US
partially declassifies top-secret NSA surveillance programs
On
the same morning that the United States Senate grilled the nation’s
top investigators about domestic surveillance, the Director of
National Intelligence declassified three documents detailing those
programs “in the interest of increased transparency.”
RT,
31
July, 2013
Wednesday
morning, the director of public affairs for the DNI’s office posted
three files on the agency’s website pertaining to the phone records
mass tracking program exposed in June by former National Security
Agency contractor Edward Snowden.
Nearly
three months after Mr. Snowden began releasing classified
intelligence documents, DNI Director James Clapper has approved the
release of three files further explaining how Section 215 of the
PATRIOT Act has allowed investigators to collect the phone records of
millions of Americans on a daily basis.
Among
those files published Wednesday morning on the DNI website are two
reports on the NSA’s bulk phone data collection program — one
from 2009 and another from 2011 — and the primary order for
business records collection under Section 215 of the Foreign
Intelligence Surveillance Court.
The
FISC document, formerly classified as “top secret,” explains amid
a series of redactions that the court can compel the custodian of
records at private businesses to produce for the NSA on a daily basis
“all call detail records or ‘telephony metadata’” for all
communications.
According
to that document’s cover page, the court did not intend on
declassifying the document until April 12, 2038.
“DNI
Clapper has determined that the release of these documents is in the
public interest,” DNI Director of Public Affairs Shawn Turner said
in a statement.
Meanwhile,
the Senate Judiciary Committee asked members of the NSA, DNI and
Federal Bureau of Investigation to answer questions during a public
hearing in Washington, DC held Wednesday morning on Capitol Hill.
“Each
and every program and tool is valuable,” FBI Deputy Director Sean
Joyce told members of the Senate, insisting that intelligence gaps
preceding the September 11, 2001 terrorist attacks have since been
narrowed following the adoption of the PATRIOT Act’s Section 215
and the Foreign Intelligence Surveillance Act’s Section 702.
“We
need to remember what happened [on] 9/11, and everyone in this room
remembers where they were and what happened,” Joyce told the
committee.
“Mr.
Joyce,” interrupted Sen.

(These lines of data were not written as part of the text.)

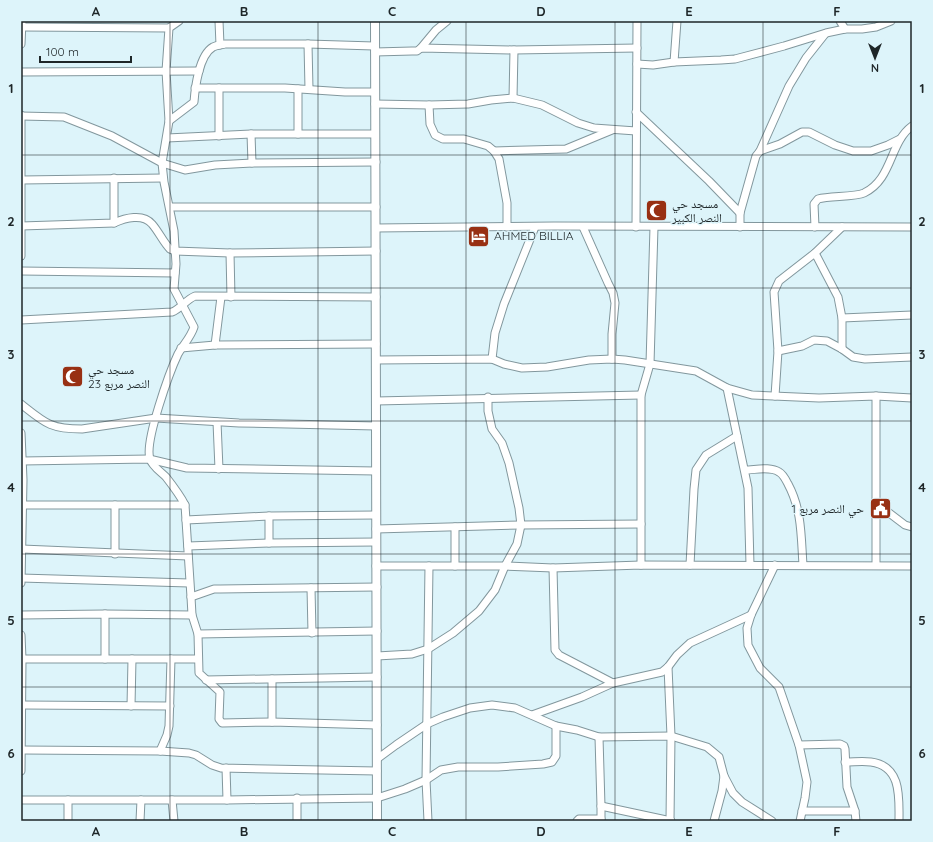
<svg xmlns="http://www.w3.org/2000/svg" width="933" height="842" viewBox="0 0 933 842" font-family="Quicksand,'Noto Naskh Arabic',sans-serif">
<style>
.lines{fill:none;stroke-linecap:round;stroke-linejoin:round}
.minor-casing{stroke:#82979d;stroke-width:9}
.major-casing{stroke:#82979d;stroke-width:10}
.minor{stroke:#fff;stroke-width:7}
.major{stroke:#fff;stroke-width:8}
.grid{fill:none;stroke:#1e2628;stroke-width:1;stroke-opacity:0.55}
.labels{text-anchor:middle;stroke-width:3;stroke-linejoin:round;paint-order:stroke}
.poi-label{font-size:12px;fill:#1e2628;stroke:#ddf4fa;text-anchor:start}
.neatline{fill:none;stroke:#1e2628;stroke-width:1.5}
.grid-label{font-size:13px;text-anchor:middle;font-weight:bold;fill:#1e2628}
</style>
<rect width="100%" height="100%" fill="#ddf4fa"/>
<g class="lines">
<defs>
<g id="minor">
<path d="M179,21L169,28L166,71L169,121L162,163L164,182L174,231L176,264L174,289L194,327C191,337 183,345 178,354C170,371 144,442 150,459C152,466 161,472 166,477C173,486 180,495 185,505L191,597L192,615L198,634L199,673L220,692L219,719L222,723L272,722L377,725"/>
<polyline points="219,21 220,45"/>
<polyline points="840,21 845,29"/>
<polyline points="22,27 169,28"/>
<polyline points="21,44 22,21"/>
<polyline points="308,44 309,89"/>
<polyline points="421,48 436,30 447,21"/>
<polyline points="375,52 412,51 417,51 421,48 514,50 637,48"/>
<polyline points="674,62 677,21"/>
<polyline points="637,64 653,65 674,62 721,60 735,59 784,46 826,33 845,29 862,29 876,27 891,21"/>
<polyline points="21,72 199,71"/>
<polyline points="195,88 285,88 345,92 375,92"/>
<polyline points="219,88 219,136"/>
<polyline points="298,89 298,134"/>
<polyline points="513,98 514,50"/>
<polyline points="375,104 429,105 468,104 491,100 513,98 542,105 578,123 594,128 636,131"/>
<polyline points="429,105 430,124 435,135 443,139 464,139 488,146 494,151 499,159 507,203 507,227"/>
<polyline points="636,112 709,181 740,213"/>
<polyline points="21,115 21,256"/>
<polyline points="21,116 64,117 112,136 162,163 185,170 215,165 252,163 376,162"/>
<path d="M169,121L194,102C195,88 199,55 213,47C217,45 221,45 225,44H308L374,46"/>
<polyline points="167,138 251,134"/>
<polyline points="494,151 566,149 612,130"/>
<polyline points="760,151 780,144 802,132 809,132 835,145 853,151 871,151 888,145 900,139"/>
<polyline points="252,163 251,134 375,134"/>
<polyline points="114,178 114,223"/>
<polyline points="22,180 163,178"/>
<polyline points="170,207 376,207"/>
<path d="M21,226L114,223C125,218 143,213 152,224C159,232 163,242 170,249L175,251L230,253"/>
<polyline points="583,227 608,283 613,293 615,303 612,334 612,359"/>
<polyline points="636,227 637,21"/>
<polyline points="740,227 740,213 756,156 760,151 789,86 806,58 825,34"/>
<path d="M815,227L814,204L818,199C830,196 855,197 864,193C893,179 889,143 912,126"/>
<polyline points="376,228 554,226 912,227"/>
<polyline points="815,253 838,297 842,318 842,349"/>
<polyline points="21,271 175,273"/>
<polyline points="231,297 230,253 376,251"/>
<polyline points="842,318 912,315"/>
<path d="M21,320L172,312C180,309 186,300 195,296L376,297"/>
<polyline points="215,345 221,297"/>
<polyline points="181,348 215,345 376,344"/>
<polyline points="778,351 802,346 814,340 827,341 842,349 853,357 865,359 912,357"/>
<polyline points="492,359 495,333 504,304 535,227"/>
<polyline points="376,360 492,359 504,364 522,368 547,367 589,360 612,359 625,360 696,371 727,388 752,395 819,398 876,396 912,398"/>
<polyline points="727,388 748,488 750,565"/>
<polyline points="775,396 778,351 774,292 779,281 815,253 842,227"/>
<polyline points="876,396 876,565"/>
<polyline points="376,401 641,395"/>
<path d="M21,404C45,423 50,429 82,429L156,418L239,423L376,426"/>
<polyline points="217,422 219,469"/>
<polyline points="21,433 23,480 21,583"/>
<polyline points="22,461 149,459 187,468 376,471"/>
<path d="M745,470C755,470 770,466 779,472C783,474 786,480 788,484C802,510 801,536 803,565"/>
<polyline points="876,503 905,525 912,527"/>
<polyline points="22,505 185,505"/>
<polyline points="186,520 269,516"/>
<polyline points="455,527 455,566"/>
<polyline points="376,529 521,525 641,524"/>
<polyline points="269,543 269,516 376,515"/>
<polyline points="188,546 269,543 376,542"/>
<polyline points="22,549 188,556"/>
<polyline points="115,554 115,505"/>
<polyline points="641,565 641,395 650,364 654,227"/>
<polyline points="690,565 694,489 696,470 706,455 737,436"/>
<polyline points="775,565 751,615 747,628 748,645 760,668 779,687 799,745 807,782 805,798 800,821"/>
<polyline points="376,566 505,566 553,568 641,565 912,566"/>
<polyline points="553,568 555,650 559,655 613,683"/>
<polyline points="21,578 189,583"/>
<polyline points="311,588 312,633"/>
<polyline points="191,597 214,589 220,589 377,587"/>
<polyline points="21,615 105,614 192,615"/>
<polyline points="198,634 377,631"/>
<polyline points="21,635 22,659 21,771"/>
<polyline points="377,656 412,654 428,649 453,633 479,611 495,590 505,566 517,544 521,525 519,508 509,463 502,443 492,429 488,411 488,397"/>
<polyline points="22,659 198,659"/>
<polyline points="105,659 105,614"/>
<polyline points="668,667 671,736 670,821"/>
<polyline points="272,679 272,722"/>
<polyline points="206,680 377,677"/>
<polyline points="22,705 170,706"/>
<polyline points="131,706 132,659"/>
<polyline points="532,715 582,697 613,683 662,672 668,667 677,655 690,643 751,615"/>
<polyline points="599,737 601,806 601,821"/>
<polyline points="799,745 840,744 844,746 845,749 847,787 855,811 856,821"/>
<polyline points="22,750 160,751 189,753 196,755 212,765 221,768 377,771"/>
<polyline points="160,751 167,735 169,726 171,659"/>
<polyline points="377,759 396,745 427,724 443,717 470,708 492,705 515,708 556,726 577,730 599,737 671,736 707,747 719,757 724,776 733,793 742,802 772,821"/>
<path d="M845,762C854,762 863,761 871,762C902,766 899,798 899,821"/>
<polyline points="226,768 227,800"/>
<polyline points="297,798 297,821"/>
<polyline points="21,800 227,800 377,798 405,789 426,780 441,770 458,767 498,767 543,764 552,762 556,756 556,726"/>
<polyline points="172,800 174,821"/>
<polyline points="601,806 671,821"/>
<polyline points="802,811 855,811"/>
<polyline points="68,821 68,800"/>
<polyline points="140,821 141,800"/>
<polyline points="428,821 426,780 429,566"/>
<polyline points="577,821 579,819 601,819"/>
<polyline points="714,821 722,791 724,776"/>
</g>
<polyline id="major" points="375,21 377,821"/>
</defs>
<!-- minor casing -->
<use href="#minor" class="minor-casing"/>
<!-- major casing -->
<use href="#major" class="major-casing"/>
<!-- minor -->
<use href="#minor" class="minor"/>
<!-- major -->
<use href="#major" class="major"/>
</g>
<!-- grid -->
<path class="grid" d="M170,21V821M318,21V821M466,21V821M615,21V821M763,21V821M21,155H912M21,288H912M21,421H912M21,554H912M21,687H912"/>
<!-- icons -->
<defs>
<symbol id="mosque-square" viewBox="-11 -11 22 22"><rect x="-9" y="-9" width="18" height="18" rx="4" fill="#983013" stroke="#ddf4fa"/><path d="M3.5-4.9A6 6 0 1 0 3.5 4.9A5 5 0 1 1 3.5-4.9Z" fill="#fff"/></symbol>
<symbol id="hotel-square" viewBox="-11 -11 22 22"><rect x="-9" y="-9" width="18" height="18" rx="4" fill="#983013" stroke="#ddf4fa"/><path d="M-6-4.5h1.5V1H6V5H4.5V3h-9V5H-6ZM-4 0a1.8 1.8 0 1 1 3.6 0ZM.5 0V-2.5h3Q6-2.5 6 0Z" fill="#fff"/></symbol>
<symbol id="civic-square" viewBox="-11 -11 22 22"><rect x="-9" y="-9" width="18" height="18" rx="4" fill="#983013" stroke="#ddf4fa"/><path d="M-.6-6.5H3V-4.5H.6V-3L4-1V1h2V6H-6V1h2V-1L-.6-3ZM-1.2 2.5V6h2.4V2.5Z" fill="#fff"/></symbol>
</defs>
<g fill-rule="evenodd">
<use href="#mosque-square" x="644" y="198" width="25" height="25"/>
<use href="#hotel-square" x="466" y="224" width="25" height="25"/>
<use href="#mosque-square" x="60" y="364" width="25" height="25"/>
<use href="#civic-square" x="868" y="496" width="25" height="25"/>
</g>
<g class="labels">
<!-- poi labels -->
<g class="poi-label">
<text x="672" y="208">مسجد حي<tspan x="672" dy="14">النصر الكبير</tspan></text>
<text x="494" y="240">AHMED BILLIA</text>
<text x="88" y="374">مسجد حي<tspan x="88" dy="14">النصر مربع 23</tspan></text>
<text x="864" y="513" text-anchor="end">حي النصر مربع 1</text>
</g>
</g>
<!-- border -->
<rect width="933" height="842" fill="none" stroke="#ddf4fa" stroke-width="44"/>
<!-- north arrow -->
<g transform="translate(875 58) rotate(180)" stroke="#ddf4fa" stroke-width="3" paint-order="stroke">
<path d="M0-3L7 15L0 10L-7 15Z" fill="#1e2628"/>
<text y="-6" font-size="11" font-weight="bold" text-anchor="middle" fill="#1e2628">N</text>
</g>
<!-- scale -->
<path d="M40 56v6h91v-6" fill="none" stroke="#1e2628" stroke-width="2"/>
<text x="46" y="56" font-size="12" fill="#1e2628" stroke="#ddf4fa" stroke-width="3" paint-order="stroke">100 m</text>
<rect x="22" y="22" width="889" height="798" class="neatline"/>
<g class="grid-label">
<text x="96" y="16">A</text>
<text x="244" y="16">B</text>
<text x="392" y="16">C</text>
<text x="541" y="16">D</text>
<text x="689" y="16">E</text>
<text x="837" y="16">F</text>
<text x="11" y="93">1</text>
<text x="922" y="93">1</text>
<text x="11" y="226">2</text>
<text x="922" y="226">2</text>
<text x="11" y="359">3</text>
<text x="922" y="359">3</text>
<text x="11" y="492">4</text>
<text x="922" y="492">4</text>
<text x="11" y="625">5</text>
<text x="922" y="625">5</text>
<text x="11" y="758">6</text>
<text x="922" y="758">6</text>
<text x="96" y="836">A</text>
<text x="244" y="836">B</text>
<text x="392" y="836">C</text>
<text x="541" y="836">D</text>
<text x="689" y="836">E</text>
<text x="837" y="836">F</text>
</g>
</svg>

Patrick Leahy (D-Vermont), “you are
stating the obvious.”
Sen.
Dianne Feinstein, the chairwoman of the Senate Select Committee on
Intelligence since 2009, told her colleagues at the hearing that “we
would place this nation in jeopardy if we eliminated these two
programs.”
According
to the contents of the 2011 Department of Justice report declassified
by the DNI on Wednesday, “Both of these programs operate on a very
large scale.”
“As
noted,” the report continues, “these two collection programs
significantly strengthen the intelligence community’s early warning
system for the detection of terrorists and discovery of plots against
the homeland. They allow the intelligence community to detect phone
numbers and email addresses within the United States that may be
contacting targeted phone numbers and email addresses associated with
suspected foreign terrorists abroad and vice-versa; and entirely
domestic collections between entities within the United States tied
to a suspected foreign terrorist attack.”
“NSA
needs access to telephony and email transactional information in bulk
so that it can quickly identify and assess the network of contacts
that a targeted number or address is connected to, whenever there is
[reasonable articulable suspicion] that the targeted number or
address is associated with…”
That
paragraph — and many others throughout the disclosures — ends
with two lines of redactions obscuring the Justice Department’s
actual justification for surveilling Americans. Who exactly is of
particular interest to the US intelligence community is of course an
issue that the government has gone out of its way to obscure. As RT
reported recently, the Obama administration says that while the US
remains at war, the identify of those on the receiving end is an
issue far too sensitive to be shared with the public.